# [Assigned task]
Starting with the line that has "hfov_deg: 102.1" in the records below and ending with the line that has "hfov_deg: 71.6", output those lines exactly and nothing more; omit the pictures.

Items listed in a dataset
········

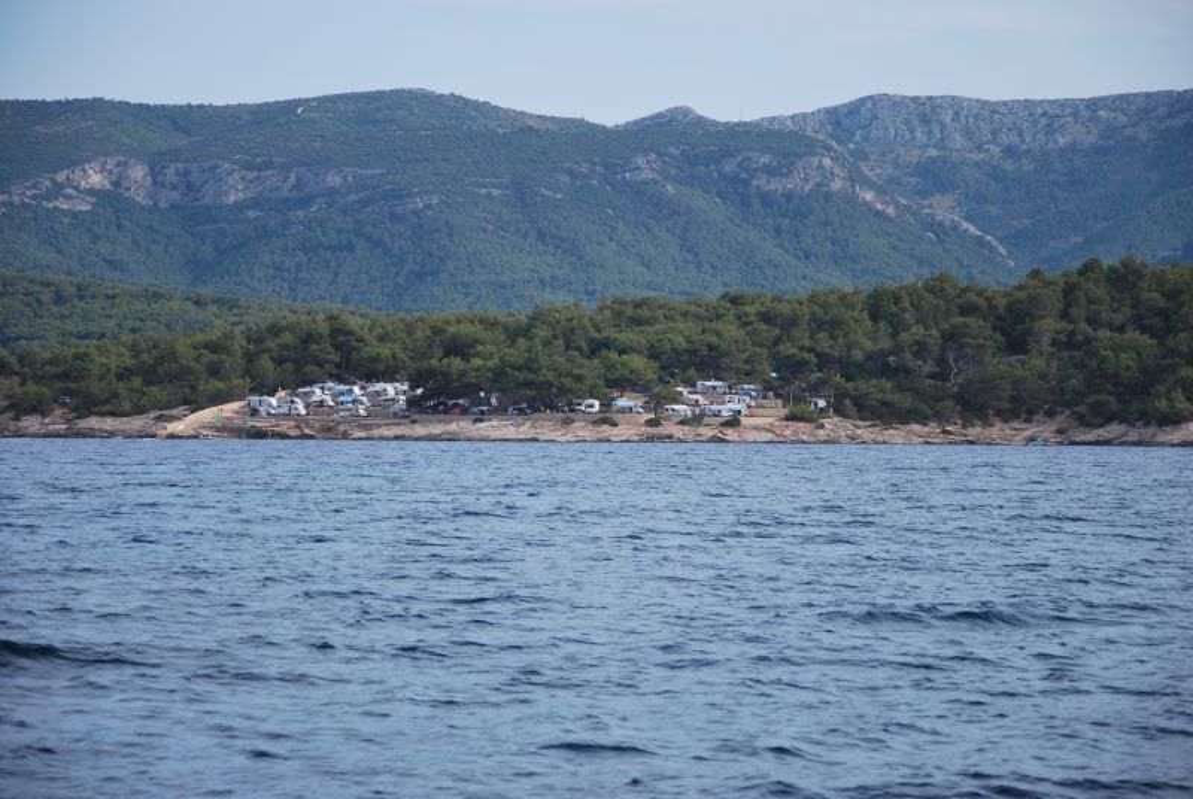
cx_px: 596
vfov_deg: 10.2
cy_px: 400
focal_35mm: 135
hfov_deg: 15.2
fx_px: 4480
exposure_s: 1/500
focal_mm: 90
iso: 160
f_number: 5.6
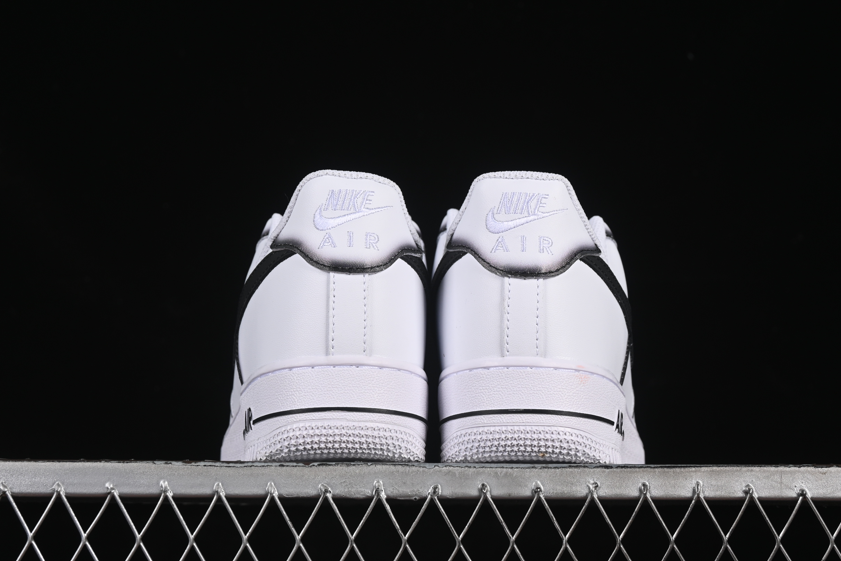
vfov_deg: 15.9
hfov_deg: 23.6
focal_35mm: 86
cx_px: 428
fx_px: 2009
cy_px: 264
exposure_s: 1/80
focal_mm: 50
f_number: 8
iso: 160
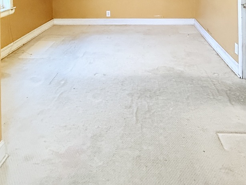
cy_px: -32
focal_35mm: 33
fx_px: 234
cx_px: 134
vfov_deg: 35.0
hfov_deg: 55.3
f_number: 2.2
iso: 1000
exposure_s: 1/60
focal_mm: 2.22
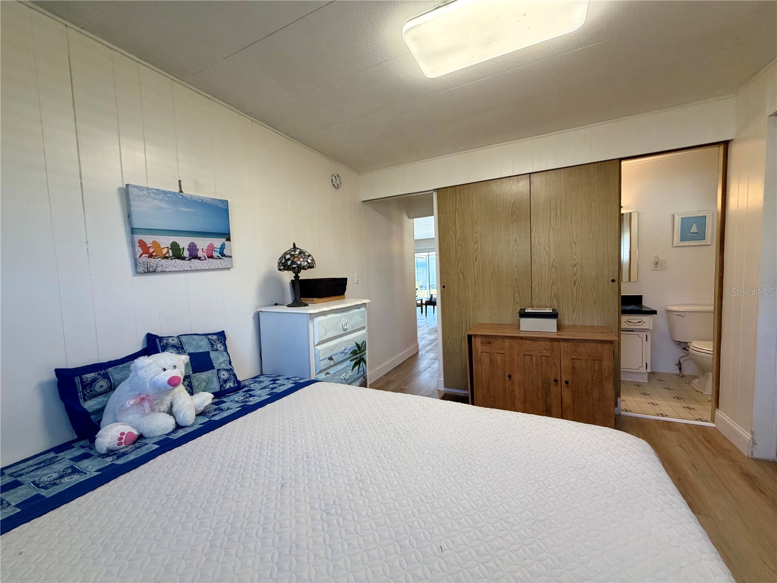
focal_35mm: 14
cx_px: 388
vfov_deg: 85.7
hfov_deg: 102.1
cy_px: 292
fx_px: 314
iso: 200
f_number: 2.2
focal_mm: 2.22
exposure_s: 1/120
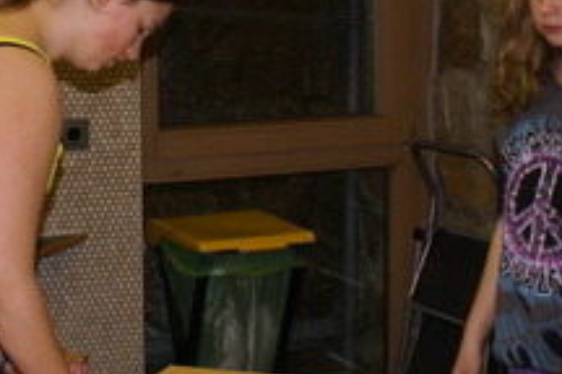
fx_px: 1389
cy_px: 106
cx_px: 151
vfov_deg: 15.3
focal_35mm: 89
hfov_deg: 22.7
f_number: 5.6
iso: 400
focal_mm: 20
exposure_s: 1/60
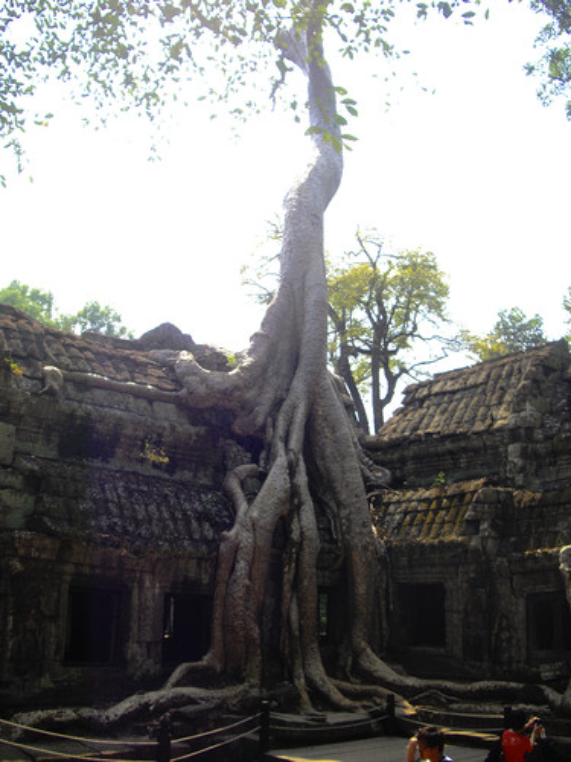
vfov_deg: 49.0
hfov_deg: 37.7
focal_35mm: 38
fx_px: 836
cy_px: 381
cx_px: 286
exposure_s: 1/60
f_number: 8
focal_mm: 7.9
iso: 64
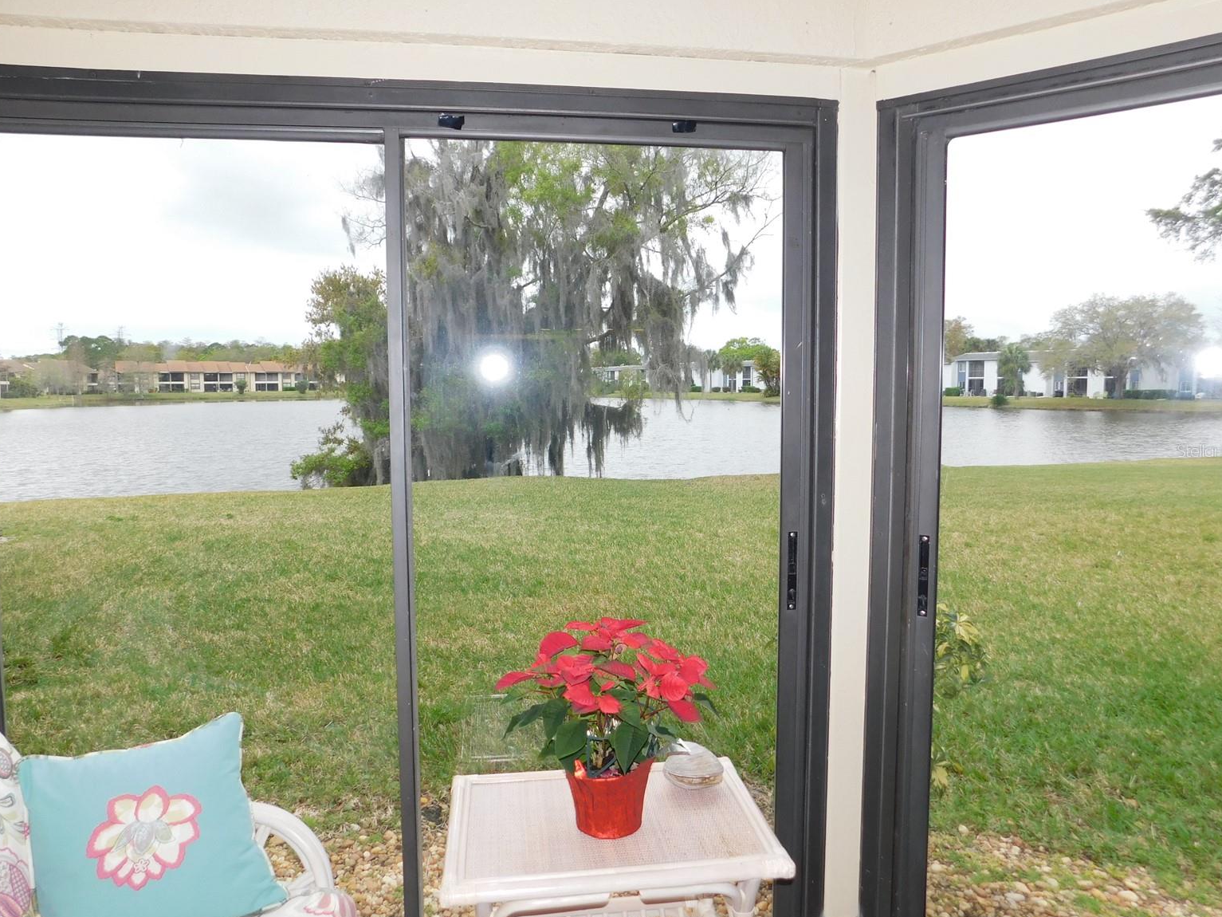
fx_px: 847
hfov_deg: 71.6
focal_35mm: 24
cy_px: 451
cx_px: 615
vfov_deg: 56.8
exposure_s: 1/125
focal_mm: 4
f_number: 3
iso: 125
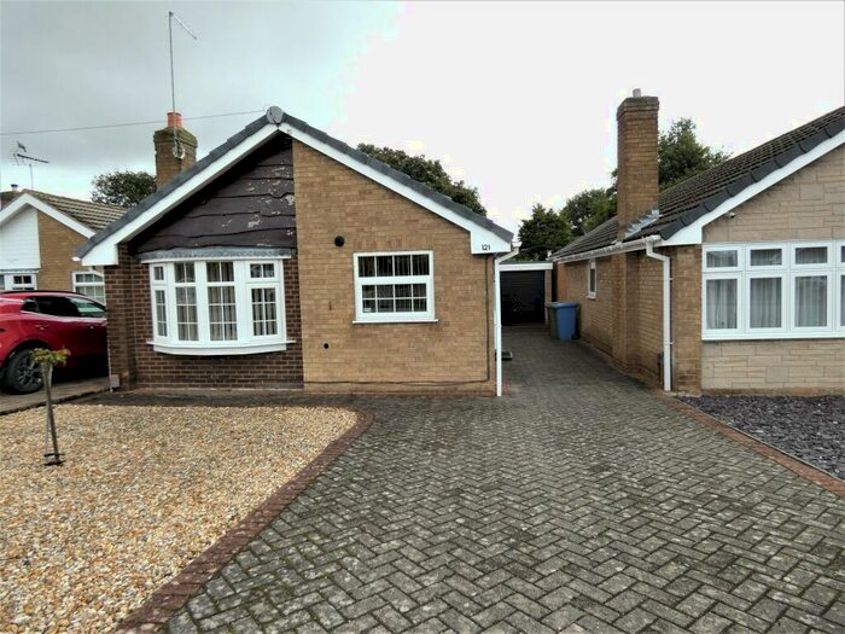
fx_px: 488
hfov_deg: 81.7
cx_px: 422
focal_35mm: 20
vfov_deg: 66.0
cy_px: 317
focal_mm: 3.6
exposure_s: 1/640
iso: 80
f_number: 2.8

········

# [Response area]
hfov_deg: 102.1
cy_px: 292
fx_px: 314
iso: 200
f_number: 2.2
focal_mm: 2.22
exposure_s: 1/120
fx_px: 1389
cy_px: 106
cx_px: 151
vfov_deg: 15.3
focal_35mm: 89
hfov_deg: 22.7
f_number: 5.6
iso: 400
focal_mm: 20
exposure_s: 1/60
vfov_deg: 49.0
hfov_deg: 37.7
focal_35mm: 38
fx_px: 836
cy_px: 381
cx_px: 286
exposure_s: 1/60
f_number: 8
focal_mm: 7.9
iso: 64
fx_px: 847
hfov_deg: 71.6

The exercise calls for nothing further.